L'ami Pautrat peaufine sa traduction durant des années, savamment, de plus en plus spinozistiquement, aussi patiemment peut-être (toutes choses étant égales par ailleurs) que Spinoza polissait ses verres de lunettes.
Tout bien polissé, il publie en au Seuil en octobre 1988, dans la collection « L'ordre philosophique » alors dirigée par François Wahl, une magnifique énième traduction de Ethica, texte latin (Carl Gebhardt hrsgb., 1925) en regard.

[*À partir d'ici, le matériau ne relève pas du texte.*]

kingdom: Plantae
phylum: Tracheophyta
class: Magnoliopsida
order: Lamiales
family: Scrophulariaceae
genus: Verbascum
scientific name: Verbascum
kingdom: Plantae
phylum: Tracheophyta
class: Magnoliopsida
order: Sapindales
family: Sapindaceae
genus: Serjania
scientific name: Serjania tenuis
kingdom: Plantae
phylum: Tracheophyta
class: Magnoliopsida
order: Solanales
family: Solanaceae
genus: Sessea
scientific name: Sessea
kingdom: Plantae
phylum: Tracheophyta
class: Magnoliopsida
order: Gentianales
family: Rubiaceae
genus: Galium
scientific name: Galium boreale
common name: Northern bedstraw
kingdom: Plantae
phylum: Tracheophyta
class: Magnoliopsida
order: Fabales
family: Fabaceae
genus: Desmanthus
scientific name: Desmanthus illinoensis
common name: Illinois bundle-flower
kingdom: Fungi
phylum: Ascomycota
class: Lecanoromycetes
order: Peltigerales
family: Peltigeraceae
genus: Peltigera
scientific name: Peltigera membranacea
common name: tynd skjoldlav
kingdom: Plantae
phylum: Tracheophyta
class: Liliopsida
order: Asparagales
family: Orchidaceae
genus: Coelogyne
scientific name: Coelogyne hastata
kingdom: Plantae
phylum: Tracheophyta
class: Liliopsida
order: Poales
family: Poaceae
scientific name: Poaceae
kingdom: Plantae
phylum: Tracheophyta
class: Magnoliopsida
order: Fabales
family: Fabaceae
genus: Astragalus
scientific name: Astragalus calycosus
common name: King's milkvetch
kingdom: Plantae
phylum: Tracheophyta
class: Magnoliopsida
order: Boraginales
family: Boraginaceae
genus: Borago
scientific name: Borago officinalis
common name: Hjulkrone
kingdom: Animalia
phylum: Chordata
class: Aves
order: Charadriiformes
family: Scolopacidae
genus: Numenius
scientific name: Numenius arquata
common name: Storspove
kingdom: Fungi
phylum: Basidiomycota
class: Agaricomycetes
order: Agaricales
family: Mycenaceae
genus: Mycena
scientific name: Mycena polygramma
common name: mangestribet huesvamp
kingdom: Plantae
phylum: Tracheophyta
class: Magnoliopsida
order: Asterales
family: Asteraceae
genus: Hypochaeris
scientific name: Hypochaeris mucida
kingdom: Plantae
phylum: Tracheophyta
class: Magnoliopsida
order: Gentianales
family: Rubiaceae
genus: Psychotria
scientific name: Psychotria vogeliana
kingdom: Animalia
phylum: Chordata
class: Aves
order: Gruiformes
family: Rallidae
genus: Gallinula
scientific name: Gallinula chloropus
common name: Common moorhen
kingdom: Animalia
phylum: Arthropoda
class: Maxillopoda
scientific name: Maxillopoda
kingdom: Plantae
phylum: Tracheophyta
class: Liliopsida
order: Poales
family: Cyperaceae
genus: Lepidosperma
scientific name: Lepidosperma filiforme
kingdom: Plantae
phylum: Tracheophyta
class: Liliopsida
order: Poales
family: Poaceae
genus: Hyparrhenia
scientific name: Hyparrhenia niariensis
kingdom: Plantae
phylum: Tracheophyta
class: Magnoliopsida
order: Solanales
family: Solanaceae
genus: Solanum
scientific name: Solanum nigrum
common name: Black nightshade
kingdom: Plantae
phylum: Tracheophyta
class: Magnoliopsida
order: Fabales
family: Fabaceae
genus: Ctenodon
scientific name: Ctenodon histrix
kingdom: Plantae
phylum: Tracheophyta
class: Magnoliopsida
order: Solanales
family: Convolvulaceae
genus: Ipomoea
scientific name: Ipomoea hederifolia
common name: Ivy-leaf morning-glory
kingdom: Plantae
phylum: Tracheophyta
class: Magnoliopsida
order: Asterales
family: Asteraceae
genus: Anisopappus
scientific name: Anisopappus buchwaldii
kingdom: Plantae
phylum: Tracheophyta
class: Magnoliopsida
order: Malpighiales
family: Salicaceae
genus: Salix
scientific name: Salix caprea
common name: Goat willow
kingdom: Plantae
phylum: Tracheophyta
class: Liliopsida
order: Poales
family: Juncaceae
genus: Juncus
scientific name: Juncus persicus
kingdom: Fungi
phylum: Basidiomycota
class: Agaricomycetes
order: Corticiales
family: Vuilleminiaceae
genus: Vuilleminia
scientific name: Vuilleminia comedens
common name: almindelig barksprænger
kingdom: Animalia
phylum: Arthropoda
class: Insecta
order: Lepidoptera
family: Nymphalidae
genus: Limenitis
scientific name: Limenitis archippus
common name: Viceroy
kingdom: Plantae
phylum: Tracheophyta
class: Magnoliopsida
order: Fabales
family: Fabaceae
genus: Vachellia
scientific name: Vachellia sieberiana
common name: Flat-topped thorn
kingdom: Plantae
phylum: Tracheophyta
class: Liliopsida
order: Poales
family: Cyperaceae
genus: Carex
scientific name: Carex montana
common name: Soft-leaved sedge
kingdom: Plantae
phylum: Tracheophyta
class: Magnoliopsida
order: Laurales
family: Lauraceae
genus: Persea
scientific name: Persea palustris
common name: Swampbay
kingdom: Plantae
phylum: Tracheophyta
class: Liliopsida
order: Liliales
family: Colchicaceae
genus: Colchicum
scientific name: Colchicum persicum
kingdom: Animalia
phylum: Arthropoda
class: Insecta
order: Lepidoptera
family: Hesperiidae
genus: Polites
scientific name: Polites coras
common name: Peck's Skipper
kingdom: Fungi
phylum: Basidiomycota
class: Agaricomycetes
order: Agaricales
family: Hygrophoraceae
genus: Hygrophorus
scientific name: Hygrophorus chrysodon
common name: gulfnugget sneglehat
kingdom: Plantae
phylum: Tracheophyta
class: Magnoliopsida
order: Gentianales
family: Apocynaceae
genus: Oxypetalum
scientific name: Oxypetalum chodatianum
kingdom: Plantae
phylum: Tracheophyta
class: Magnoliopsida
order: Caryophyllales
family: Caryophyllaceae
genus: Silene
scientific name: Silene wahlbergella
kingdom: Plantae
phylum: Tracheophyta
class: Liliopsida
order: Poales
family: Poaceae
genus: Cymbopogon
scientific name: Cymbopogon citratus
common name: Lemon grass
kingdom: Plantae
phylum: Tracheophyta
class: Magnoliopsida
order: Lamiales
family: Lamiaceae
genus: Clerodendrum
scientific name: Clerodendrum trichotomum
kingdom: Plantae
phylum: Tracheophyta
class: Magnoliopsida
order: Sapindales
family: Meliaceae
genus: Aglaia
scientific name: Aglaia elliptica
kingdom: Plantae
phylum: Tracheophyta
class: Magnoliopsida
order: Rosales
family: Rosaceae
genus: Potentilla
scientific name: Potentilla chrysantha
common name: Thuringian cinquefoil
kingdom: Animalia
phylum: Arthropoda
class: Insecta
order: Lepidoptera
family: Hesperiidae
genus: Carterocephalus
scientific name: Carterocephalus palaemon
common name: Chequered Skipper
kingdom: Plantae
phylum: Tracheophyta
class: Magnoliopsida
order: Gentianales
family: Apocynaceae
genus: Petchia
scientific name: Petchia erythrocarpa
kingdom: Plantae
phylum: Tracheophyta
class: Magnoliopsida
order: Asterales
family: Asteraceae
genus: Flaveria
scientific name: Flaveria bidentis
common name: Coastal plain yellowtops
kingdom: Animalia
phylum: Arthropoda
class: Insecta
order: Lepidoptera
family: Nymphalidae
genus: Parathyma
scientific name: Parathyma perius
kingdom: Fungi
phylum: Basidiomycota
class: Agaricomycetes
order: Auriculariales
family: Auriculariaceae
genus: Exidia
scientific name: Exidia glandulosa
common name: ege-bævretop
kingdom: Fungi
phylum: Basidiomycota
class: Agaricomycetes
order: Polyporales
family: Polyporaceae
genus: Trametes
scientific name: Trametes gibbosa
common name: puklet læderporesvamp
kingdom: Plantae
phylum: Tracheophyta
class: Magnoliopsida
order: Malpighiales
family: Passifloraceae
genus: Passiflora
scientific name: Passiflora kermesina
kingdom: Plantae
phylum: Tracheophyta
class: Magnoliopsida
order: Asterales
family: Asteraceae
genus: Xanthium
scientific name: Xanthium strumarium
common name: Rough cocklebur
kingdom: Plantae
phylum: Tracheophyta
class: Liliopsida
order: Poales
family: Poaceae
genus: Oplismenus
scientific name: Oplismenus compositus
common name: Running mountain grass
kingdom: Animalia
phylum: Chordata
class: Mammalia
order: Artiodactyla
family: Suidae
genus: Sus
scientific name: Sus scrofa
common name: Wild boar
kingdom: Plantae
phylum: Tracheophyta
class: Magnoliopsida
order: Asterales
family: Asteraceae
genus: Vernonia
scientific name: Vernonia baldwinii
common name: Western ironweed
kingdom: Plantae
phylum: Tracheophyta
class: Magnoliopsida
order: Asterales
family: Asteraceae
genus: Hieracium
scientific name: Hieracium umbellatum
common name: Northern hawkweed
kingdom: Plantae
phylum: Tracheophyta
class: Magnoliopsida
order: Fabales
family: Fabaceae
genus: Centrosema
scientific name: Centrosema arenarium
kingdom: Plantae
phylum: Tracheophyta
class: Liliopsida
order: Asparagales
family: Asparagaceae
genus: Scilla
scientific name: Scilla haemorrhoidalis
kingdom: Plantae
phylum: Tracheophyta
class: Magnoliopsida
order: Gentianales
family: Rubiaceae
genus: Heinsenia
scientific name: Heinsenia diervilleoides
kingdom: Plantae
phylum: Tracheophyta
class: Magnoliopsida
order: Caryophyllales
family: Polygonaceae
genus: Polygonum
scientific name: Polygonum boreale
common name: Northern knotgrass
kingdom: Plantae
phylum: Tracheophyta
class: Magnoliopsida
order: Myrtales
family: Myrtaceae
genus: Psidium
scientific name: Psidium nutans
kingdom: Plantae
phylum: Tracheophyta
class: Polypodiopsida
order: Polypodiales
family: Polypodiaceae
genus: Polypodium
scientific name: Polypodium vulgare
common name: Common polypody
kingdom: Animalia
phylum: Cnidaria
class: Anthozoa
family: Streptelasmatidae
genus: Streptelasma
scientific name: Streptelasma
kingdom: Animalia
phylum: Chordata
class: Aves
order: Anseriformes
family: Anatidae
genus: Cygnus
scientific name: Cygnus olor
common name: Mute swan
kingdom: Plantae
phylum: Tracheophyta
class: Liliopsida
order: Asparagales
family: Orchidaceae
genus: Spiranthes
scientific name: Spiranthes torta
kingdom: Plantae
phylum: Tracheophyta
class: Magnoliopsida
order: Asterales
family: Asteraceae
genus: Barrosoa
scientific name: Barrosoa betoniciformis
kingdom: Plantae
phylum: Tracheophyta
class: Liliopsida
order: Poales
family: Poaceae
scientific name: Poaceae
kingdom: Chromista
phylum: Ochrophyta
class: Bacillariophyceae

Mise en page avisée, correcteurs sourcilleux (même pour le texte latin), toute l'édition baigne dans le conatus jusqu'à l'ultime scolie, celui de la proposition XLII de la cinquième Partie, p. [541], qui se termine hélas affreusement ainsi :
Ayant minutieusement étudié, j'imagine, au moins à deux reprises, les épreuves passées par les mains de correcteurs chevronnés, quelle n'a pas dû être l'affliction du sourcilleux traducteur à constater que la conclusion du chef d'œuvre — ainsi dépareillée — le flinguait complètement !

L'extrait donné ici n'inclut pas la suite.